The Corner

Politics & Policy

House Democratic Abortion Bill Gets Three Republican Votes

A pro-life campaigner holds up a model of a 12-week-old embryo during a protest outside the Marie Stopes clinic in Belfast, Northern Ireland, October 18, 2012. (Cathal McNaughton/Reuters)

This afternoon, the House of Representatives voted on two Democratic abortion bills: the Women’s Health Protection Act (WHPA) and the Ensuring Access to Abortion Act (EAAA). The WHPA, which would effectively codify legal abortion up until the point of birth, has been a major Democratic initiative for more than a year — it passed the House on a party-line vote last fall, with the support of every Democrat except for Henry Cuellar (D., Texas), but failed by a margin of 46–48 in the Senate.
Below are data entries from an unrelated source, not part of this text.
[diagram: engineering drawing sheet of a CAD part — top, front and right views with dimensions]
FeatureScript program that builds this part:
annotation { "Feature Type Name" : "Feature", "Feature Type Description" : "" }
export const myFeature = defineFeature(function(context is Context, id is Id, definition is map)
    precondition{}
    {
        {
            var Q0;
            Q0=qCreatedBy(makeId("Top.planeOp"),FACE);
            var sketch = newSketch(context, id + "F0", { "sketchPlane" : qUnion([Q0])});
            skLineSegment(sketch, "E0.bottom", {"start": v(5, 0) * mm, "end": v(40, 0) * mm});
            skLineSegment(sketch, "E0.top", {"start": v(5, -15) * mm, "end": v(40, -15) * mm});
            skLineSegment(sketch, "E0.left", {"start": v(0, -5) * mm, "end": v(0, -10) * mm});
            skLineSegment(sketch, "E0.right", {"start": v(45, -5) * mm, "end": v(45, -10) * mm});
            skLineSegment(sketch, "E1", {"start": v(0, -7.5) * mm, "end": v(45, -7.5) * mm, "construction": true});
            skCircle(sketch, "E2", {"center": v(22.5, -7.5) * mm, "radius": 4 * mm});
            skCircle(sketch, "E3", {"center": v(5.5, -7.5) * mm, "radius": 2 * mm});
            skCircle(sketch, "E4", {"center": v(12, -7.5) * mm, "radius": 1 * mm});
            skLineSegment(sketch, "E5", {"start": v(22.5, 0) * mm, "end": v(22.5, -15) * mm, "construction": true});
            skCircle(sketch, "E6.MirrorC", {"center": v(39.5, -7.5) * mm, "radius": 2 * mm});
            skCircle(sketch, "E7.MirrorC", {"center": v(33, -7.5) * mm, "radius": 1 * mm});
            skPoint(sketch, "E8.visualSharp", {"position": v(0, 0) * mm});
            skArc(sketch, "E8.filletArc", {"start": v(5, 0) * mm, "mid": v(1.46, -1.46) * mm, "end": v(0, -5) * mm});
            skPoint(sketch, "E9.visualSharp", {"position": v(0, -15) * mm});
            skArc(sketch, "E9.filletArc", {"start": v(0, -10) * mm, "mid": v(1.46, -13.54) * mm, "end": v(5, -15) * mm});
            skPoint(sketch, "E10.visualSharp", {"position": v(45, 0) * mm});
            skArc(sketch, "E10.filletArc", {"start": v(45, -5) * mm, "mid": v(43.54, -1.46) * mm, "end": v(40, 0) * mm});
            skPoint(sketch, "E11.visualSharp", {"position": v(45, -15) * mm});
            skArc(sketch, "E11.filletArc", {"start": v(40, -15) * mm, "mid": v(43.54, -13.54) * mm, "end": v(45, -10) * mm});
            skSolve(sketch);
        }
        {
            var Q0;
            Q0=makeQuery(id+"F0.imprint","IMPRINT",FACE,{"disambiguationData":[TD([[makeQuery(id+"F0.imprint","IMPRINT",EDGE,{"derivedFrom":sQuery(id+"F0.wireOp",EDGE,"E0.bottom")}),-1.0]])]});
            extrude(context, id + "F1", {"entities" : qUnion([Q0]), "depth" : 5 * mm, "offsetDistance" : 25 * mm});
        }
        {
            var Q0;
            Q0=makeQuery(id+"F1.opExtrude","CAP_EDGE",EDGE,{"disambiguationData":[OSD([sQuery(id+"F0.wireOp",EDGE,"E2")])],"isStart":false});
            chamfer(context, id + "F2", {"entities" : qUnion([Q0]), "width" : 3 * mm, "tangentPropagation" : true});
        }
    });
The EAAA, a newer bill introduced by Democrats in the wake of Dobbs, focuses on restricting states’ ability to regulate abortion in a variety of important ways — most notably, preventing states from blocking residents’ ability to receive abortions in other states, and banning state legislatures’ ability to outlaw abortion pills if those pills are approved by the Food and Drug Administration. (The Biden administration has already signaled its plans to weaponize FDA approval in the post-Dobbs abortion-pill fight.)

These two partisan, radically pro-abortion bills, then, aim to circumvent the Constitution — and state legislatures — in an effort to throw the Roe-era abortion regime a lifeline. As Rep. Dan Bishop (R., N.C.) aptly noted in his statement on the votes: “The former bill [WHPA] would allow abortion for all nine months of pregnancy with zero restrictions, and the latter [EAAA] would block states from banning abortifacients, including chemical abortion pills. Both bills would remove power from the people and their elected state representatives to set their own laws blocking abortion.” One would hope that every Republican would be smart enough to see that.

And yet, three Republican congressmen — Brian Fitzpatrick (Pa.), Adam Kinzinger (Ill.) and Fred Upton (Mich.) — voted for the EAAA. All three are moderates, but have, at varying junctures, presented themselves as at least nominally pro-life. Fitzpatrick has backed efforts to defund Planned Parenthood and a 20-week abortion ban. As for Kinzinger and Upton, both of whom are retiring, the former has described himself as “pro-life” and was given an “A” rating from Susan B. Anthony Pro-Life for America, and the latter’s website declares that “we must . . . protect the sanctity of human life and prevent the misuse of federal taxpayer dollars for abortion.”

It’s unclear how ostensibly pro-life Republicans, with their previous rhetorical nods to “the sanctity of human life,” can justify their support for a bill that is not just pro-abortion on the merits, but an affront to the basic constitutional principle of federalism. If Fitzpatrick, Kinzinger, and Upton — whether in or outside of Congress — want to make nice with the abortion lobby, they’re free to do so. But after votes like today’s, they shouldn’t expect to be taken seriously by pro-lifers.